Final answer:
To find the limit as x approaches 0 of (7x² sin(x))/(sin(x)-x), we can apply L'Hospital's rule. After applying L'Hospital's rule multiple times and simplifying, we find that the limit is 0.
Step-by-step explanation:
To find the limit as x approaches 0 of (7x² sin(x))/(sin(x)-x), we can apply L'Hospital's rule. First, let's evaluate the limit as x approaches 0 of the numerator, 7x² sin(x). Using the product rule, we can differentiate 7x² sin(x) with respect to x to get 14x sin(x) + 7x² cos(x). Similarly, let's evaluate the limit of the denominator, sin(x) - x, as x approaches 0. Applying the sine rule and derivative of x with respect to x, we get cos(x) - 1.
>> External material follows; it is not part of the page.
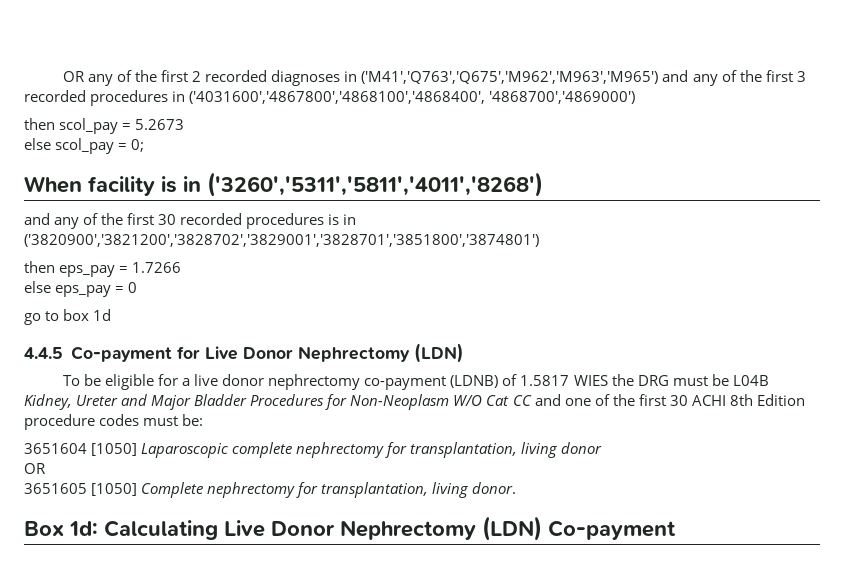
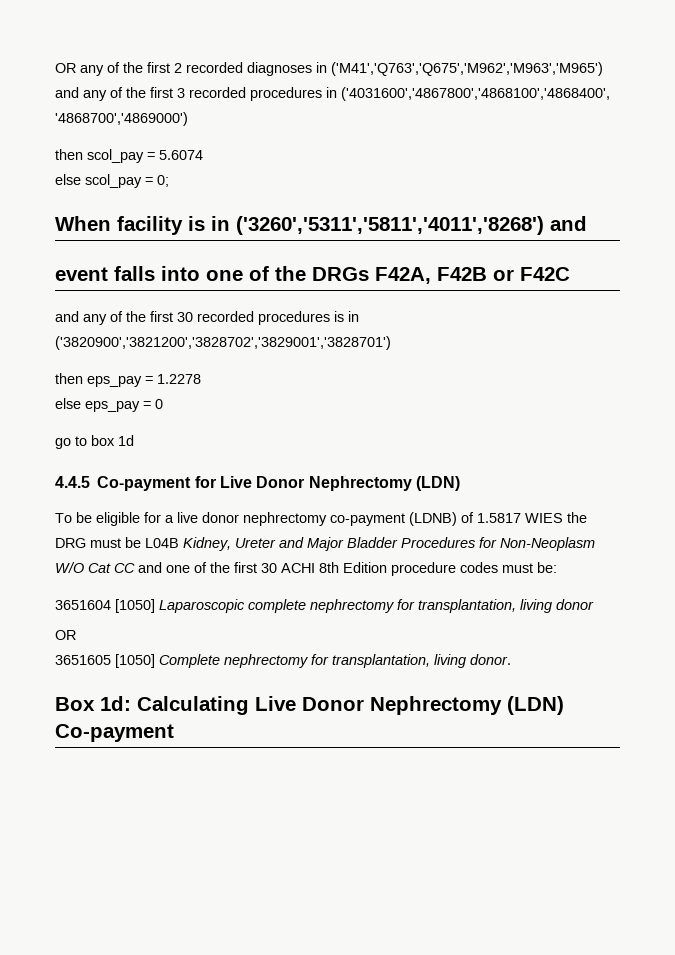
[135,119,185,130] 5.2673 -> [159,150,203,160] 5.6074
(543, 184) none -> [550,216,587,231] [55,266,570,284] and // event falls into one of the DRGs F42A, F42B or F42C
[24,234,539,247] ('3820900','3821200','3828702','3829001','3828701','3851800','3874801') -> [55,336,391,350] ('3820900','3821200','3828702','3829001','3828701')
[132,262,182,273] 1.7266 -> [157,374,201,384] 1.2278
Now, we can rewrite the original limit as the limit as x approaches 0 of (14x sin(x) + 7x² cos(x))/(cos(x)-1). Applying L'Hospital's rule again, we differentiate the numerator and the denominator. Taking the derivative of 14x sin(x) + 7x² cos(x) with respect to x, we get 14sin(x) + 14x cos(x) + 14x cos(x) - 14x² sin(x). Derivative of cos(x) - 1 is -sin(x).
We can simplify the expression in the as x approaches 0 to (14sin(x) + 14x cos(x) + 14x cos(x) - 14x² sin(x))/(-sin(x)). Canceling out common terms and using the fact that sin(0) = 0 and cos(0) = 1, we are left with 28x/(-sin(x)). Taking the limit as x approaches 0, we substitute 0 for x to find that the limit is 0.